• List of tasks:
• A. Summarize the fact-check about the claim that Trump ranted against Black Friday in two sentences.
• B. Write the next part of the fact-check about the claim that Trump ranted against Black Friday, picking up after its last sentence.

A claim that U.S. President Donald Trump launched a “tirade” against Black Friday, the annual post-Thanksgiving sales event, after mistaking it for an act of mass civil disobedience circulated online in November 2025.
For example, the Facebook page NewsThump posted (archived) an article on the topic on Nov. 24, three days before Black Friday.
That article also spread on Reddit (archived) and Bluesky (archived), as well. Snopes readers searched our site, wanting to know if the claim was true.
The claim about Trump’s alleged tirade against Black Friday originated with NewsThump (archived) — a news website that describes its output as being humorous or satirical in nature. Its Facebook bio states: “Satire (not news, obviously, but we have to put this here because of the idiots)”
NewsThump’s article based its reporting on X and Truth Social posts that Snopes found no trace of on the president’s accounts on those platforms using X search and Trump’s Truth, a website that archives the president’s Truth Social posts. Additionally, NewsThump has republished the same story since at least 2017.
The outlet has a history of making up stories for satirical purposes.

• Entries shown:
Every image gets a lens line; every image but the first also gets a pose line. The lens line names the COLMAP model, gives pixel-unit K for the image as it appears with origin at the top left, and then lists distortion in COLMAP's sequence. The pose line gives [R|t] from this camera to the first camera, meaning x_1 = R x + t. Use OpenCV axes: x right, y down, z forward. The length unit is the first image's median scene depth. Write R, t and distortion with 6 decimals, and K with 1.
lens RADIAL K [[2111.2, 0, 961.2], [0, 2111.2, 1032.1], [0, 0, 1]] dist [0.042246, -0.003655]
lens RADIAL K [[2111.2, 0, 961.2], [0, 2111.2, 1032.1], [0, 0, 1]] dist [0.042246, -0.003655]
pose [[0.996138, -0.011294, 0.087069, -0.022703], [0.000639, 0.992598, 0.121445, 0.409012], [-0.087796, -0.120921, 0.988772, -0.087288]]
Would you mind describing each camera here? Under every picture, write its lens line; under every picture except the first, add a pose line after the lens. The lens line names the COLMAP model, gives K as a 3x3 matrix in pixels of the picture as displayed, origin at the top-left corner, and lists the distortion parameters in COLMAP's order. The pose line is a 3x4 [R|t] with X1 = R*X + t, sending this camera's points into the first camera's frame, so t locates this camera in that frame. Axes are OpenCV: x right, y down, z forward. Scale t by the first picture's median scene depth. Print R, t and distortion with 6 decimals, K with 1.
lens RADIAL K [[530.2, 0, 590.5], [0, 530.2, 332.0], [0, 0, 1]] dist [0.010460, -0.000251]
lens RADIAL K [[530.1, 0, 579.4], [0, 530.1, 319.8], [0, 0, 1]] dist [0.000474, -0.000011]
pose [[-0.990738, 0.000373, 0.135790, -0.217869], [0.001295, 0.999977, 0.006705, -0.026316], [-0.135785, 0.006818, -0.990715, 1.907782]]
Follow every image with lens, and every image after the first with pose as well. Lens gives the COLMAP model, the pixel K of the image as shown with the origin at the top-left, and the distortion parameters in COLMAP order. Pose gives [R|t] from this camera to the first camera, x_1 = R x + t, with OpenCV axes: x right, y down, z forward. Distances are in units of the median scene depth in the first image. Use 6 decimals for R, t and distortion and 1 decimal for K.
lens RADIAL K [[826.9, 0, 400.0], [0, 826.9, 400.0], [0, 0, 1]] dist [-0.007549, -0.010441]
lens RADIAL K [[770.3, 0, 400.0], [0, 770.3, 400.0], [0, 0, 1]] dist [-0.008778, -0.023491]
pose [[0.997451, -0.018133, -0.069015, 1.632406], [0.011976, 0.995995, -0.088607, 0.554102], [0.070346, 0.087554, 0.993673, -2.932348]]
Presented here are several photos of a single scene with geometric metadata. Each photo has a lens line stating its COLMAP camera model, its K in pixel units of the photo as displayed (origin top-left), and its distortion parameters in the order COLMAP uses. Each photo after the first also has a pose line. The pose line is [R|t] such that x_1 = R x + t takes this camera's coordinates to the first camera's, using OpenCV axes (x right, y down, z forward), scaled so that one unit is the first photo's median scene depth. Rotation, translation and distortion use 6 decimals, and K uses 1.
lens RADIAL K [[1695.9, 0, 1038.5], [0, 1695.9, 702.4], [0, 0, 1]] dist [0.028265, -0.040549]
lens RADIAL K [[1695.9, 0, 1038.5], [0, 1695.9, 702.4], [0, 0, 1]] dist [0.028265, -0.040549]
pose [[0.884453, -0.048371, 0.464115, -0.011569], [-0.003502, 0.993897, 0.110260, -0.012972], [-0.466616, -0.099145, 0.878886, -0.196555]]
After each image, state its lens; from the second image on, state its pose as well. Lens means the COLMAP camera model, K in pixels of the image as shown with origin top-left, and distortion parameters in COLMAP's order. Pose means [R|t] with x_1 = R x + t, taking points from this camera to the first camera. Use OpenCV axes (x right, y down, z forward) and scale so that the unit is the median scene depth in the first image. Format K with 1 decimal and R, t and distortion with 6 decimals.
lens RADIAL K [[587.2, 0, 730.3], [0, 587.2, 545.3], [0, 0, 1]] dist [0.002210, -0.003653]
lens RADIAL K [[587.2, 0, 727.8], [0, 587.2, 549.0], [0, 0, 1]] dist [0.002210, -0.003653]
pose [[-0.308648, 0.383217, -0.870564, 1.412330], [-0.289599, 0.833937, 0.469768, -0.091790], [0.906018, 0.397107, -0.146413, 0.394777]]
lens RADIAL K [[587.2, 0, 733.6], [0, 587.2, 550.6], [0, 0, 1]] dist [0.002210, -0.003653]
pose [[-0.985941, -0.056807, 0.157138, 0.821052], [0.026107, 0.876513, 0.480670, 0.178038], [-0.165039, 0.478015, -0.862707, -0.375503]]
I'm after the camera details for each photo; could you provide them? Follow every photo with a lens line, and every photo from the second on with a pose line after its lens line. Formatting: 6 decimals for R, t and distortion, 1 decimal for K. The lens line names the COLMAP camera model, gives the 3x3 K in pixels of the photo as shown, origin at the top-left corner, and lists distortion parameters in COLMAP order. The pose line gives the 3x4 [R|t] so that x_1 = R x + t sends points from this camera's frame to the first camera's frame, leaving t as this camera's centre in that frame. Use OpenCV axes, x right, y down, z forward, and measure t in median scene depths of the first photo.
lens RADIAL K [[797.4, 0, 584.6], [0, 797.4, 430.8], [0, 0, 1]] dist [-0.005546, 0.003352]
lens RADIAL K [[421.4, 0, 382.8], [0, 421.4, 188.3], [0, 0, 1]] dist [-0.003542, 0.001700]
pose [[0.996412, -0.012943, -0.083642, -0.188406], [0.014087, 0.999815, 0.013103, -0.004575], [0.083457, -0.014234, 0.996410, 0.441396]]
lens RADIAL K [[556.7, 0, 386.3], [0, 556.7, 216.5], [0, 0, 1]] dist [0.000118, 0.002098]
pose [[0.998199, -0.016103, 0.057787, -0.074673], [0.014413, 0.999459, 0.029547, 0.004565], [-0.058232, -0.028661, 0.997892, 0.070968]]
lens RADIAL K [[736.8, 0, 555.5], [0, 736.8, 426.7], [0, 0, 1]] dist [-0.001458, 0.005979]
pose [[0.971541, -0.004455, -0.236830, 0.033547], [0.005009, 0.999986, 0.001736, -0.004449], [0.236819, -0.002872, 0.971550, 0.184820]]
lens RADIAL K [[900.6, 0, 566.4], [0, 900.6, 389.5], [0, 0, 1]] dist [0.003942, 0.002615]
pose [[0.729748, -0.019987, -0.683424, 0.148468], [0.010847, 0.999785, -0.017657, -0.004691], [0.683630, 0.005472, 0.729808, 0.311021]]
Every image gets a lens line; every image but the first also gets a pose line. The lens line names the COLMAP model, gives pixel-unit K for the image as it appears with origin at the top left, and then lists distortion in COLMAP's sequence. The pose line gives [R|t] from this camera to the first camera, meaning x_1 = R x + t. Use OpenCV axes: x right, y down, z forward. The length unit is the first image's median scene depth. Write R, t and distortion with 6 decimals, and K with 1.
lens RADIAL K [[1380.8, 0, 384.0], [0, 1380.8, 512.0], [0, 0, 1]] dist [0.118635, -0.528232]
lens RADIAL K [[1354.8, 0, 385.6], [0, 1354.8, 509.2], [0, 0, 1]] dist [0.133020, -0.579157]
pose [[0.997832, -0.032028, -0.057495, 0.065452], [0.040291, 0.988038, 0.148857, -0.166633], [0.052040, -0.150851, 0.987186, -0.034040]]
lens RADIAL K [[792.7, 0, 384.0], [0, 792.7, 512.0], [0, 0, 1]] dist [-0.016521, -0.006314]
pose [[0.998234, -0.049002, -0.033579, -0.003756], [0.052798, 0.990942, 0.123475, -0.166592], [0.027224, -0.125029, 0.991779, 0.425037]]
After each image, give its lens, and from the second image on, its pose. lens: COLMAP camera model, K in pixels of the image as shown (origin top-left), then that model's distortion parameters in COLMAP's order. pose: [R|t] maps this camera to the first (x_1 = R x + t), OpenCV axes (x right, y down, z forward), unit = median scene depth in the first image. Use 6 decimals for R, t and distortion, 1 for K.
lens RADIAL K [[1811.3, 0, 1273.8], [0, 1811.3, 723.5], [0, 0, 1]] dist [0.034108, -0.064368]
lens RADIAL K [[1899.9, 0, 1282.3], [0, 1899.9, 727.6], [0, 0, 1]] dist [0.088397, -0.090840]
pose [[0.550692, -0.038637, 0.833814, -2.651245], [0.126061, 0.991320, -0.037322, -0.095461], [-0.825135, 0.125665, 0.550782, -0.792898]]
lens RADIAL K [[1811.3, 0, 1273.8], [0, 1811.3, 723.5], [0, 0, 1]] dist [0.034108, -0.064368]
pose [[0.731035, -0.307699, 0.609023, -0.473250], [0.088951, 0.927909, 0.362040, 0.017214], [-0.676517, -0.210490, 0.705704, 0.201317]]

• Your responses:
• A. A claim that U.S. President Donald Trump launched a "tirade" against Black Friday after mistaking it for an act of mass civil disobedience circulated online in November 2025, originating with the self-described satirical website NewsThump and spreading on Facebook, Reddit and Bluesky. Snopes found no trace of the X and Truth Social posts the article relied on, and NewsThump has republished the same story since at least 2017 and has a history of making up stories for satirical purposes.

• B.
Richard Smith, the editor of NewsThump, previously told Snopes about the site’s work that:
We always want people laughing because they’re “in on the joke” with us, rather than being deceived into believing the joke is literally true. However, we currently live in a time when the behaviour of certain public figures is at times so entirely ridiculous that exaggerating their behaviour for comedic effect, even to what most would consider ludicrous lengths, can still have an air of plausibility about it. Which says far more about their behaviour than the intent of any comedy writer.
Snopes previously reported on another article from the NewsThump that claimed White House Press Secretary Karoline Leavitt said emails from the late, convicted sex offender Jeffrey Epstein that allegedly mentioned the president were about “a different Donald Trump.”